REQUIRED ACTION:
Restate word for word the lines of the entries below, starting with the line that holds "23: (12, 195, 1.24)" and ending with the line that holds "40: (64, 196, 1.09)", and no others.

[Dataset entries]
────────────────────
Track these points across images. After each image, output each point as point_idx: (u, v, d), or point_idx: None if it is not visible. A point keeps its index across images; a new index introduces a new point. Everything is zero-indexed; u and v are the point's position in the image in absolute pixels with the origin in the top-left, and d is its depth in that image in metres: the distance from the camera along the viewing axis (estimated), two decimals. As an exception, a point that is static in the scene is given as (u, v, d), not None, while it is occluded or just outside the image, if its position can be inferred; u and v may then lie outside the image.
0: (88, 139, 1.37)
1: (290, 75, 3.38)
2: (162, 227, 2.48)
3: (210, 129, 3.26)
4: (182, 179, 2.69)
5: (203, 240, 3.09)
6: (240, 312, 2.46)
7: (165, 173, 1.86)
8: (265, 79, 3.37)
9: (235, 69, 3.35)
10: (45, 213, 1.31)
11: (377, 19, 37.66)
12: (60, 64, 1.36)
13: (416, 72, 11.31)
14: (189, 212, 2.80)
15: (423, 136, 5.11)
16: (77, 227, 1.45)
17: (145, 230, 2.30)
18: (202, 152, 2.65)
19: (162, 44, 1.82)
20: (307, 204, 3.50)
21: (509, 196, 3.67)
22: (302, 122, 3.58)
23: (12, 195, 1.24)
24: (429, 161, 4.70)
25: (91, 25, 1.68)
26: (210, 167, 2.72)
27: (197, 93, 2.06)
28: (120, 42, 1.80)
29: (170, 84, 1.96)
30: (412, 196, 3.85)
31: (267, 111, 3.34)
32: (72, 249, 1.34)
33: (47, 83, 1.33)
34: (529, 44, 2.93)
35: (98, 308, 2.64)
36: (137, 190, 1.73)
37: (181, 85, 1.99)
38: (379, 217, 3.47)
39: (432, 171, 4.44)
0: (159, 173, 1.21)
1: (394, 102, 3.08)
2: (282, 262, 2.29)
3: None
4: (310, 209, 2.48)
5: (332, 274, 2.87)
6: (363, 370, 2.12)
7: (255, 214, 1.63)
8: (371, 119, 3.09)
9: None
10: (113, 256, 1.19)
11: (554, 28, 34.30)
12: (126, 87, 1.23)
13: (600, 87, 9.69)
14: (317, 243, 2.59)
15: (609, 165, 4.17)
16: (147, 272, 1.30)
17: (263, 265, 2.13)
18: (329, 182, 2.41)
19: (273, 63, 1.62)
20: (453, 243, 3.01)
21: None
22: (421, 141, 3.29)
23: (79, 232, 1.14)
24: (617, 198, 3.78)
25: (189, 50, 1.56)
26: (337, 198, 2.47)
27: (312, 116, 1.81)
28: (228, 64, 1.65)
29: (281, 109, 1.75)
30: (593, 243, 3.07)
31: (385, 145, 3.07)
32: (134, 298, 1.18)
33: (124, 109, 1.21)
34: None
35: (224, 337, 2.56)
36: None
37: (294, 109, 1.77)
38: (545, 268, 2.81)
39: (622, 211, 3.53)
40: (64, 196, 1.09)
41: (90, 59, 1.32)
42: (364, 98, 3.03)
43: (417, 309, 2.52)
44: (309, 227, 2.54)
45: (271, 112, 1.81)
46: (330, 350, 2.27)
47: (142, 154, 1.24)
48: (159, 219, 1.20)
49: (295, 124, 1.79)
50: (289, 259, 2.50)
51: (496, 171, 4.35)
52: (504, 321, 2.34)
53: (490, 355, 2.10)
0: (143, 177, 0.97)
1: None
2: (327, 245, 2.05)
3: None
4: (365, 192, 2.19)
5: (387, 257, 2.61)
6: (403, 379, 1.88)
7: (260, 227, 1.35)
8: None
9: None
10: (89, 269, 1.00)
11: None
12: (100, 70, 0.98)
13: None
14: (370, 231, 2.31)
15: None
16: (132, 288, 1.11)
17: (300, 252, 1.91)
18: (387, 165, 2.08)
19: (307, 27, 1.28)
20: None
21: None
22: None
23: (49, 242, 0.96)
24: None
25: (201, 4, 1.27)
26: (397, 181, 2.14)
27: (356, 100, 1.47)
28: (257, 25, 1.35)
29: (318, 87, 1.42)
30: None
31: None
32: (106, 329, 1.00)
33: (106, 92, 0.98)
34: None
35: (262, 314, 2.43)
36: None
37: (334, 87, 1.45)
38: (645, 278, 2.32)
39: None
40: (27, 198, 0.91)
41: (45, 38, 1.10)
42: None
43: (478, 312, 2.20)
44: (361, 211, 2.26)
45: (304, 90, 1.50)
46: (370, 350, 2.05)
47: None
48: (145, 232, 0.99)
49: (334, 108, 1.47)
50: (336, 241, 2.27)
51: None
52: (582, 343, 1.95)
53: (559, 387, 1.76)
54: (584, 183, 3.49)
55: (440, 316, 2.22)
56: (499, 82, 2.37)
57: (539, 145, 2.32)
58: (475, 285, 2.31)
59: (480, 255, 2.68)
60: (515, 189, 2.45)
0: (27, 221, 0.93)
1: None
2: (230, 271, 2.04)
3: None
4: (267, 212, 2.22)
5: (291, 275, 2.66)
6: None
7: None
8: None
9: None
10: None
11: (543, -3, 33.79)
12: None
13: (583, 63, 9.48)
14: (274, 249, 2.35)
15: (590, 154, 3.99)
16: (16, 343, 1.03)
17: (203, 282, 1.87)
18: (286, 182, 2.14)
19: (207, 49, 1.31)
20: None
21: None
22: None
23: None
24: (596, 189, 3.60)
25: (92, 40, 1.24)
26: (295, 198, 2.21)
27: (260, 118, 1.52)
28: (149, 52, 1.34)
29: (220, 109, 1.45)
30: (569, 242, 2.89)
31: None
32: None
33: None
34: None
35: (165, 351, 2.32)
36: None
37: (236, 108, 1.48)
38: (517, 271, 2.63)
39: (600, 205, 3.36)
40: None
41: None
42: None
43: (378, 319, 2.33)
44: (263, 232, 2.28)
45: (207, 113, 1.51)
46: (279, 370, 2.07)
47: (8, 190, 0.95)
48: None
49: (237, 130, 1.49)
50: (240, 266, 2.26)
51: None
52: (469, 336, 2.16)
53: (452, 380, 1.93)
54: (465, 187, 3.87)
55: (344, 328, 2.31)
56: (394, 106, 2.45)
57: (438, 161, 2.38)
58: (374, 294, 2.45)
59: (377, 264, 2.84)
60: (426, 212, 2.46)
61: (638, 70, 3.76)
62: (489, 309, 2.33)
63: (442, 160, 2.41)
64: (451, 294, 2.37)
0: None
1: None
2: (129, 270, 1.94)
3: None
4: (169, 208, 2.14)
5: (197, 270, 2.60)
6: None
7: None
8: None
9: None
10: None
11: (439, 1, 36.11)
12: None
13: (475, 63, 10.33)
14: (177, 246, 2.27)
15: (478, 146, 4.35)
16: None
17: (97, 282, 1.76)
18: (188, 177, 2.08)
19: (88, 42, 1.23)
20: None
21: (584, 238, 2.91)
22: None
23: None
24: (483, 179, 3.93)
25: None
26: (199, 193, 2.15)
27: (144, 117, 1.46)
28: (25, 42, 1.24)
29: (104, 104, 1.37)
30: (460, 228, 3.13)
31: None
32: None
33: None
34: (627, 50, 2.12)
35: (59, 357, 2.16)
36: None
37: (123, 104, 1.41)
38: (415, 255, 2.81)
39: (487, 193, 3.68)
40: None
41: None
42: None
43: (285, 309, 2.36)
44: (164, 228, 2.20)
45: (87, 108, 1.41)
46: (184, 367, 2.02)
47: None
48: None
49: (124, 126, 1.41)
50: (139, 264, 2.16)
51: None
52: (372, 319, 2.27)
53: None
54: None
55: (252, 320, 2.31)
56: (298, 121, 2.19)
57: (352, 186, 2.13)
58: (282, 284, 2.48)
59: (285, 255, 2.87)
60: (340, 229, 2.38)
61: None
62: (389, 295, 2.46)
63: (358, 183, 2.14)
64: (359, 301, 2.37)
────────────────────
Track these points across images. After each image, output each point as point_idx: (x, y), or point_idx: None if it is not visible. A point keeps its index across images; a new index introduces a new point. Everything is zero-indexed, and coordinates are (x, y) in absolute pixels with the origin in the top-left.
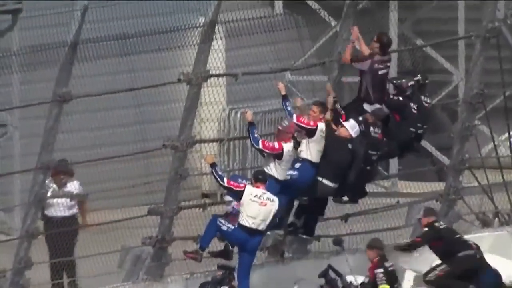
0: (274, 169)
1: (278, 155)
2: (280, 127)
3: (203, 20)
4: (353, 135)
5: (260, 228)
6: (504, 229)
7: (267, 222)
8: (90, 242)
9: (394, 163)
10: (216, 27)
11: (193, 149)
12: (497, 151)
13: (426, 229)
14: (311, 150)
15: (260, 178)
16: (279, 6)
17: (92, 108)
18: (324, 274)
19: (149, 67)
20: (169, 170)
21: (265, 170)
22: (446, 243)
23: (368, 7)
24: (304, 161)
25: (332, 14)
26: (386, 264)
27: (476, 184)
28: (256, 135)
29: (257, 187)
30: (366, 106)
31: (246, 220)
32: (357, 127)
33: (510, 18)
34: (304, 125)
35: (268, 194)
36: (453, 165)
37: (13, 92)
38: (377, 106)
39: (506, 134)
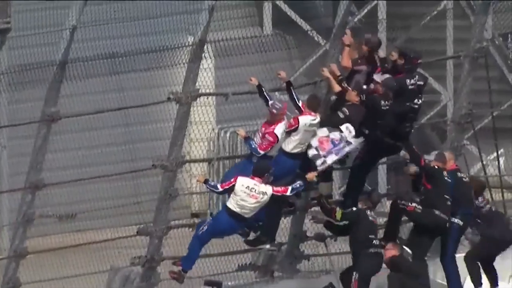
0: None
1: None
────────────────────
OUTPUT OF THE TASK:
23: (12, 195, 1.24)
24: (429, 161, 4.70)
25: (91, 25, 1.68)
26: (210, 167, 2.72)
27: (197, 93, 2.06)
28: (120, 42, 1.80)
29: (170, 84, 1.96)
30: (412, 196, 3.85)
31: (267, 111, 3.34)
32: (72, 249, 1.34)
33: (47, 83, 1.33)
34: (529, 44, 2.93)
35: (98, 308, 2.64)
36: (137, 190, 1.73)
37: (181, 85, 1.99)
38: (379, 217, 3.47)
39: (432, 171, 4.44)
0: (159, 173, 1.21)
1: (394, 102, 3.08)
2: (282, 262, 2.29)
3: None
4: (310, 209, 2.48)
5: (332, 274, 2.87)
6: (363, 370, 2.12)
7: (255, 214, 1.63)
8: (371, 119, 3.09)
9: None
10: (113, 256, 1.19)
11: (554, 28, 34.30)
12: (126, 87, 1.23)
13: (600, 87, 9.69)
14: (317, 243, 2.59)
15: (609, 165, 4.17)
16: (147, 272, 1.30)
17: (263, 265, 2.13)
18: (329, 182, 2.41)
19: (273, 63, 1.62)
20: (453, 243, 3.01)
21: None
22: (421, 141, 3.29)
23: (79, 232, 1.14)
24: (617, 198, 3.78)
25: (189, 50, 1.56)
26: (337, 198, 2.47)
27: (312, 116, 1.81)
28: (228, 64, 1.65)
29: (281, 109, 1.75)
30: (593, 243, 3.07)
31: (385, 145, 3.07)
32: (134, 298, 1.18)
33: (124, 109, 1.21)
34: None
35: (224, 337, 2.56)
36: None
37: (294, 109, 1.77)
38: (545, 268, 2.81)
39: (622, 211, 3.53)
40: (64, 196, 1.09)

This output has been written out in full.